TASK TO CARRY OUT:
Transcribe the listing below verbatim, omitting pictures.

DATA BLOCK:
============================================================
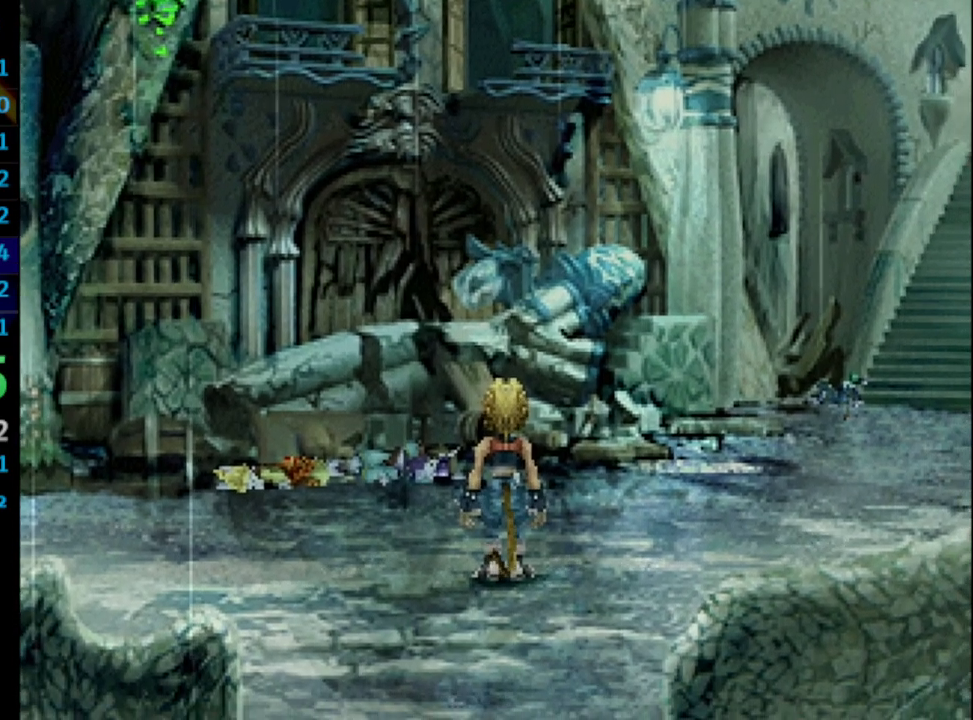
{"buttons": [], "left_stick": "up", "right_stick": "center", "events": []}
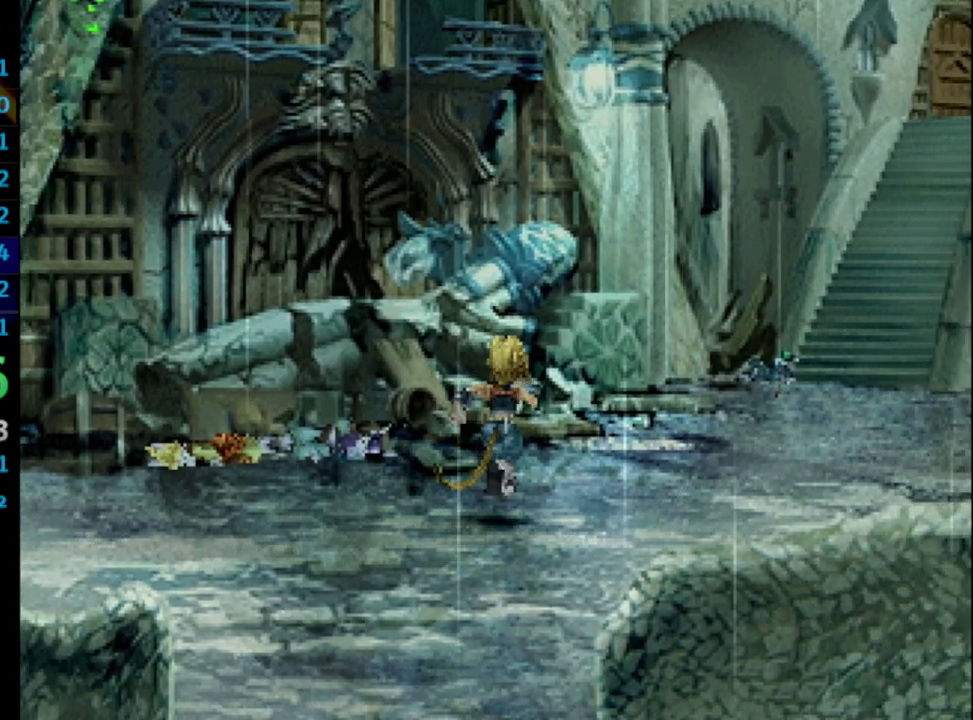
{"buttons": [], "left_stick": "center", "right_stick": "center", "events": [[150, "TRIANGLE", "down"], [200, "TRIANGLE", "up"], [267, "TRIANGLE", "down"], [300, "TRIANGLE", "up"], [450, "left_stick", "center"]]}
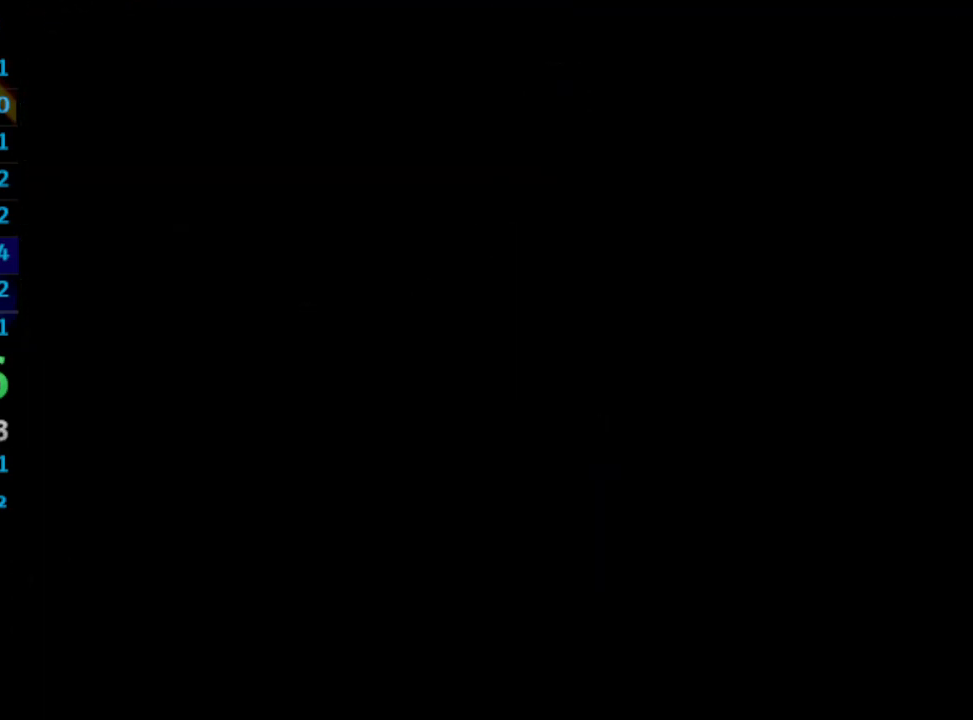
{"buttons": [], "left_stick": "center", "right_stick": "center", "events": [[417, "DPAD_DOWN", "down"], [483, "DPAD_DOWN", "up"]]}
============================================================
WRITTEN SOLUTION:
{"buttons": [], "left_stick": "up", "right_stick": "center", "events": []}
{"buttons": [], "left_stick": "center", "right_stick": "center", "events": [[150, "TRIANGLE", "down"], [200, "TRIANGLE", "up"], [267, "TRIANGLE", "down"], [300, "TRIANGLE", "up"], [450, "left_stick", "center"]]}
{"buttons": [], "left_stick": "center", "right_stick": "center", "events": [[417, "DPAD_DOWN", "down"], [483, "DPAD_DOWN", "up"]]}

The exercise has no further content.